Commemorating Jewish American Heritage Month


Jewish Americans have helped stitch the cultural fabric of the United States since this country's founding. Several prominent symbols of American identity, in fact, were Jewish American contributions - from "God Bless America," written by songwriter Irving Berlin; to the iconic Captain America, envisioned by comic writers Jack Kirby and Joe Simon; to the poem "The New Colossus," which was written by Emma Lazarus and is inscribed on the Statue of Liberty to welcome immigrants with open arms to their new home.

Many Jewish Americans throughout history have been prominent activists and advocates for justice and equality, not just for fellow Jews but for other marginalized communities. Jewish Americans have called for the end of slavery, marched for civil rights in Selma, and been arrested with Dr. Martin Luther King Jr. for protesting segregation. They have sued the Federal Government to stop travel bans targeting Muslim immigrants and discriminatory laws against LGBTQI+ communities. And they have helped bring about landmark Supreme Court decisions to create a more just, equal, and democratic society. While Jewish Americans vary greatly in race, religious practices, cultural traditions, and identities, as history shows us, many embrace the Jewish value of tikkun olam, or repairing the world.

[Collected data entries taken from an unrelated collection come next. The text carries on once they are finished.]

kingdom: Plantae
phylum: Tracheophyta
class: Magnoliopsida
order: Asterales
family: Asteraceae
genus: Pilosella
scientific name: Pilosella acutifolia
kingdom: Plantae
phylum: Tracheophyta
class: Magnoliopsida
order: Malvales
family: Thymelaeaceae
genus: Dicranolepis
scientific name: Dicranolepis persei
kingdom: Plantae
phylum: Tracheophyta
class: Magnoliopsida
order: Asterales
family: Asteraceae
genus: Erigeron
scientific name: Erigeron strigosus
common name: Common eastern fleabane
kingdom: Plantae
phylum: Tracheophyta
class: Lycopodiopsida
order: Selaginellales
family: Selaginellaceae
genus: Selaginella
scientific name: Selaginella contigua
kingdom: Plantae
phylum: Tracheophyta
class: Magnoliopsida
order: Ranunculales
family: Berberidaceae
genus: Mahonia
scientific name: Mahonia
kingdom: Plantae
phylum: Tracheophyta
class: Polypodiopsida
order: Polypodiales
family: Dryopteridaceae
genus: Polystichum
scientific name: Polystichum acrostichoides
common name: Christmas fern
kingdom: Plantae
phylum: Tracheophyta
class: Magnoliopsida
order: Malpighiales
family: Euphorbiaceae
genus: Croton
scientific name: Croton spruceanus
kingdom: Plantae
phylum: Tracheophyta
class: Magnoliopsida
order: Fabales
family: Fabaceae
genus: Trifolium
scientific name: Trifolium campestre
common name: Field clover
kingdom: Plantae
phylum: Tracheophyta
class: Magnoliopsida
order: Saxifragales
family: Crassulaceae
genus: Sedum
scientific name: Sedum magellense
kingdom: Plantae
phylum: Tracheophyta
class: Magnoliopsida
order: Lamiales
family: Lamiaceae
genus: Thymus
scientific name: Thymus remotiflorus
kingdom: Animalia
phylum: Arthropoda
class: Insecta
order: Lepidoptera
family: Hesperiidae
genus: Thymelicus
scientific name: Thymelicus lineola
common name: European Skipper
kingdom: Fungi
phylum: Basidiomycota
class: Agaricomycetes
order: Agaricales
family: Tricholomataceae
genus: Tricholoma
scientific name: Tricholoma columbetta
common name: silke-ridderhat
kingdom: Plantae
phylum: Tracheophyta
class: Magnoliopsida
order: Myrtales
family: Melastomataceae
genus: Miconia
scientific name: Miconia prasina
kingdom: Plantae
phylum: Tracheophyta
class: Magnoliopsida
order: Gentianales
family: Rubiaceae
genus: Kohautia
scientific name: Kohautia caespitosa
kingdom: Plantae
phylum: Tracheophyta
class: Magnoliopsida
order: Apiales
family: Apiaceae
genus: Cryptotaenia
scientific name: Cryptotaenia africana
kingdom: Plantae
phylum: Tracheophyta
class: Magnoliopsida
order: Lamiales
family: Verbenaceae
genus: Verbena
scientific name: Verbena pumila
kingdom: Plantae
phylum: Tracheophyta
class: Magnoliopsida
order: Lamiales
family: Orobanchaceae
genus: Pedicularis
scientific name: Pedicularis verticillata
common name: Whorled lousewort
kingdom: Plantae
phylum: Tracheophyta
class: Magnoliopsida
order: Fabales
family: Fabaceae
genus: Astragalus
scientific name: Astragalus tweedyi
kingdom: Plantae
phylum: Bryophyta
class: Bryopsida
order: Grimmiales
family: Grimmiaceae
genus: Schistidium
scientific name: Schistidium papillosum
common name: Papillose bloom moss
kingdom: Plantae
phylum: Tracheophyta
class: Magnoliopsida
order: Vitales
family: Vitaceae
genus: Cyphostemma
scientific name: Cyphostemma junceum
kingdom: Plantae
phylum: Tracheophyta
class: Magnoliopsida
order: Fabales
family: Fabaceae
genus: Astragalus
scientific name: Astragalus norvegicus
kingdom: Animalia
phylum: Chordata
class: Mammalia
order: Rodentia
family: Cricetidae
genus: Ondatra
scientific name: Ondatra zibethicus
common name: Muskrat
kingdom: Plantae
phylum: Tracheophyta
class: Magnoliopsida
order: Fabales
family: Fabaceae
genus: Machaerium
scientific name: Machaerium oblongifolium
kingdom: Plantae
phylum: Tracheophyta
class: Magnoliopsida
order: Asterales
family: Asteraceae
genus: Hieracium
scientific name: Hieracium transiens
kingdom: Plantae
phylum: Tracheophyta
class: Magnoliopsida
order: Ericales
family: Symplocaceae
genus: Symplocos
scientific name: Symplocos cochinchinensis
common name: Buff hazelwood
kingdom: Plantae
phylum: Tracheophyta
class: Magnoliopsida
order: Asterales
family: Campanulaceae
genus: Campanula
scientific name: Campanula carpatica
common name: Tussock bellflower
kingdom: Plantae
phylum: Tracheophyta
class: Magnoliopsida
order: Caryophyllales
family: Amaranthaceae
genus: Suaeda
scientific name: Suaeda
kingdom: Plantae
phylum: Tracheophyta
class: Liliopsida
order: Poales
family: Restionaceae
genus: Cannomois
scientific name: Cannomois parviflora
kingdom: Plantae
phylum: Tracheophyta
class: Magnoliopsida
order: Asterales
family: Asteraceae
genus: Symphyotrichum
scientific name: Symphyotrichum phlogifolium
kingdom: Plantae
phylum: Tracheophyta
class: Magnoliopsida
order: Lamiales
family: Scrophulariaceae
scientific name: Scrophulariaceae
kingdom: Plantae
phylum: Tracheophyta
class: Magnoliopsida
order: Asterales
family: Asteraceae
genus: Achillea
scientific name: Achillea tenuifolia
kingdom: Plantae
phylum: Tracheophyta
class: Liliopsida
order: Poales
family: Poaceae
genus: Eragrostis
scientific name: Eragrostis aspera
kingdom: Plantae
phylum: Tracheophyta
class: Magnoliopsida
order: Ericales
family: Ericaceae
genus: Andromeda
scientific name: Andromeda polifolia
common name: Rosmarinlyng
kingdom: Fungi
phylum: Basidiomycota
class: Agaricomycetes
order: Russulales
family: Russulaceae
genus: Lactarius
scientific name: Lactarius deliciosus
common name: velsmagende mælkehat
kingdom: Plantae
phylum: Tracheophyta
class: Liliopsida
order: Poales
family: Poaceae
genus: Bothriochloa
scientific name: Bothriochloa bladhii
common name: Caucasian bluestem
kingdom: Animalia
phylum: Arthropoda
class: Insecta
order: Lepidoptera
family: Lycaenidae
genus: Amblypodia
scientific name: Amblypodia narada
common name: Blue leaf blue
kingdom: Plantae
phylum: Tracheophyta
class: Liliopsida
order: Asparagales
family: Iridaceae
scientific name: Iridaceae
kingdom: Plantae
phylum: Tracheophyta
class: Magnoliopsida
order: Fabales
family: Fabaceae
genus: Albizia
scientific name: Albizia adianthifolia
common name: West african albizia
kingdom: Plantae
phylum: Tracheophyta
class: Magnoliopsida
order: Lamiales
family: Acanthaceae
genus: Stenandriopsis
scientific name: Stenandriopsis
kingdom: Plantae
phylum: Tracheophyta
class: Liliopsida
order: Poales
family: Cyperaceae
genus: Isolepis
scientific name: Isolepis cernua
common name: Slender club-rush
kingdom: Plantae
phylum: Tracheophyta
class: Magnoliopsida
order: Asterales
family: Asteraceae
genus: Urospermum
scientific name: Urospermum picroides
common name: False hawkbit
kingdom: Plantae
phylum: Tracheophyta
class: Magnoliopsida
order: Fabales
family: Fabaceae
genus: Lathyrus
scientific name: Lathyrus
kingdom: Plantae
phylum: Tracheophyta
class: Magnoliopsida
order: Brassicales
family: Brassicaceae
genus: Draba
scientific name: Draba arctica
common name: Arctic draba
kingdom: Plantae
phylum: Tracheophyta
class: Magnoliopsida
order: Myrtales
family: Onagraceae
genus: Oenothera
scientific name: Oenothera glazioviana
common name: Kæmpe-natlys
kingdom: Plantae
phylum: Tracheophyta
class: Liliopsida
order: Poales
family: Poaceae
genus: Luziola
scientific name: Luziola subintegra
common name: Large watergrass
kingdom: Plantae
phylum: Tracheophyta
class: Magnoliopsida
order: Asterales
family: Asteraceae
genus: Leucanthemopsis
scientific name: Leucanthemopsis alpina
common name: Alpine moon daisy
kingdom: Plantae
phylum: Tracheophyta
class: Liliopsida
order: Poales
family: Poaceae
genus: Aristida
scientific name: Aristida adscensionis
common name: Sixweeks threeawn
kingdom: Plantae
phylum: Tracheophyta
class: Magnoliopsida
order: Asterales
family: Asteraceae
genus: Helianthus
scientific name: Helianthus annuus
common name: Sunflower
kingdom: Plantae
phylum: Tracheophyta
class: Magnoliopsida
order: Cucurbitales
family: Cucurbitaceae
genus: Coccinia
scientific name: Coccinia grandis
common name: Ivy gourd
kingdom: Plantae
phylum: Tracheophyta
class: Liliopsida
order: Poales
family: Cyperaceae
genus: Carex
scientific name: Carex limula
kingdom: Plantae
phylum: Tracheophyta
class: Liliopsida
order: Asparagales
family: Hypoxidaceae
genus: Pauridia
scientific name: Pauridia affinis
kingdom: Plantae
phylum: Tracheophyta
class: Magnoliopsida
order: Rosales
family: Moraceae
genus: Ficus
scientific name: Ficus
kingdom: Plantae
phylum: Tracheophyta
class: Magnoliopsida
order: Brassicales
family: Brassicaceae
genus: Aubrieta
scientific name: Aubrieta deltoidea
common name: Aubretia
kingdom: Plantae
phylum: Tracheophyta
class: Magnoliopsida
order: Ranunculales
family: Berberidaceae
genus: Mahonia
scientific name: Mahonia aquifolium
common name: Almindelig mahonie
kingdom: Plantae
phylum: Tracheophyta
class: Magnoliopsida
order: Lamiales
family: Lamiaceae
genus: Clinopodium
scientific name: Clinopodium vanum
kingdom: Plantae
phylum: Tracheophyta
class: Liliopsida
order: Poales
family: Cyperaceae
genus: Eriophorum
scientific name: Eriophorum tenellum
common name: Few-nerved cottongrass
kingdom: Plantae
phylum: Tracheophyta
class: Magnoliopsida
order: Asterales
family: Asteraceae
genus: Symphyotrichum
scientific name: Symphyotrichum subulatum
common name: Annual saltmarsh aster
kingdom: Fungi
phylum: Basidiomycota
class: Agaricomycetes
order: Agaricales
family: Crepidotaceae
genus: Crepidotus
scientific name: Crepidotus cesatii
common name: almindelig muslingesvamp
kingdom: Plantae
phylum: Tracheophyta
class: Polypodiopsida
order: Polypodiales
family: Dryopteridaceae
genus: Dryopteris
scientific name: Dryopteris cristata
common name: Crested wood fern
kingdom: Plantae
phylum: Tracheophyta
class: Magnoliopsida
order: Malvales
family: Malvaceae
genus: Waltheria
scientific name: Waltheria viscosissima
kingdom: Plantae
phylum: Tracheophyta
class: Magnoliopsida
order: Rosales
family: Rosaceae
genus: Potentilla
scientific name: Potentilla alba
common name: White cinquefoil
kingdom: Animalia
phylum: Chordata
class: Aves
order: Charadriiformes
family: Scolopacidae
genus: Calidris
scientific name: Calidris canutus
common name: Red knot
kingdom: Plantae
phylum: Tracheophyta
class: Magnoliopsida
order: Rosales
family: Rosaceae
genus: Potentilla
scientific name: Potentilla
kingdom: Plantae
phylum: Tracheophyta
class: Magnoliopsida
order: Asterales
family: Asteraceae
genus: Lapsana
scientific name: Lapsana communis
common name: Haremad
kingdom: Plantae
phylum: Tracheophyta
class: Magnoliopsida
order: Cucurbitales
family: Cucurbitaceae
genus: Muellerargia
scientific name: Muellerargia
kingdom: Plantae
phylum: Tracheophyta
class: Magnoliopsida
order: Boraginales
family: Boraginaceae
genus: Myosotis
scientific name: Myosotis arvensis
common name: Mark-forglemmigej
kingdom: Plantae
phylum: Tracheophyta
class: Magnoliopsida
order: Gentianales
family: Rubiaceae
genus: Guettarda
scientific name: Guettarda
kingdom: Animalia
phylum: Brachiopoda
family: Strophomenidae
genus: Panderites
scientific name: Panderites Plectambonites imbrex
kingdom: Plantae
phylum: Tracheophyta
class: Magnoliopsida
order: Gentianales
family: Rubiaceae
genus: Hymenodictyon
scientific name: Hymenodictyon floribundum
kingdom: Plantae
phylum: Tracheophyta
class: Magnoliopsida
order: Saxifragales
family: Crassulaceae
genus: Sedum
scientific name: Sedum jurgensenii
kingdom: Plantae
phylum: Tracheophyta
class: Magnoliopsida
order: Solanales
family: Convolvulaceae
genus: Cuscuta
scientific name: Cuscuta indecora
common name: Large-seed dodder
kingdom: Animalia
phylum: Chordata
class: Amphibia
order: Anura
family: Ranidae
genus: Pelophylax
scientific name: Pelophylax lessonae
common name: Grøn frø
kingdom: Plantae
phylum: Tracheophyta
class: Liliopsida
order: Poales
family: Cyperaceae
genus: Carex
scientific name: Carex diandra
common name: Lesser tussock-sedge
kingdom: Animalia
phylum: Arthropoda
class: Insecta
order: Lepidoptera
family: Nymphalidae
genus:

But despite Jewish Americans' contributions to this country, we know that they have not always been welcomed. For hundreds of years, from their very arrival in New Amsterdam - now Manhattan - in 1654, Jews have faced antisemitic harassment, violence, and the threat of expulsion. Today, alarmingly, antisemitism is again on the rise. According to the FBI, out of more than 2,000 religion-based hate crimes in 2022, more than half were driven by anti-Jewish bias. In the wake of the terrorist attack perpetrated by Hamas in Israel on October 7, marking the deadliest day for Jews since the Holocaust, harassment and violence against Jewish communities in the U.S. has spiked even further. President Biden has emphasized "our shared moral responsibility" to fight antisemitism, and has made this a priority with the creation of the first-ever U.S. National Strategy to Counter Antisemitism.

This month and beyond, I urge everyone to join us in honoring and celebrating the invaluable contributions of Jewish Americans - and standing up to discrimination and antisemitism in your own communities.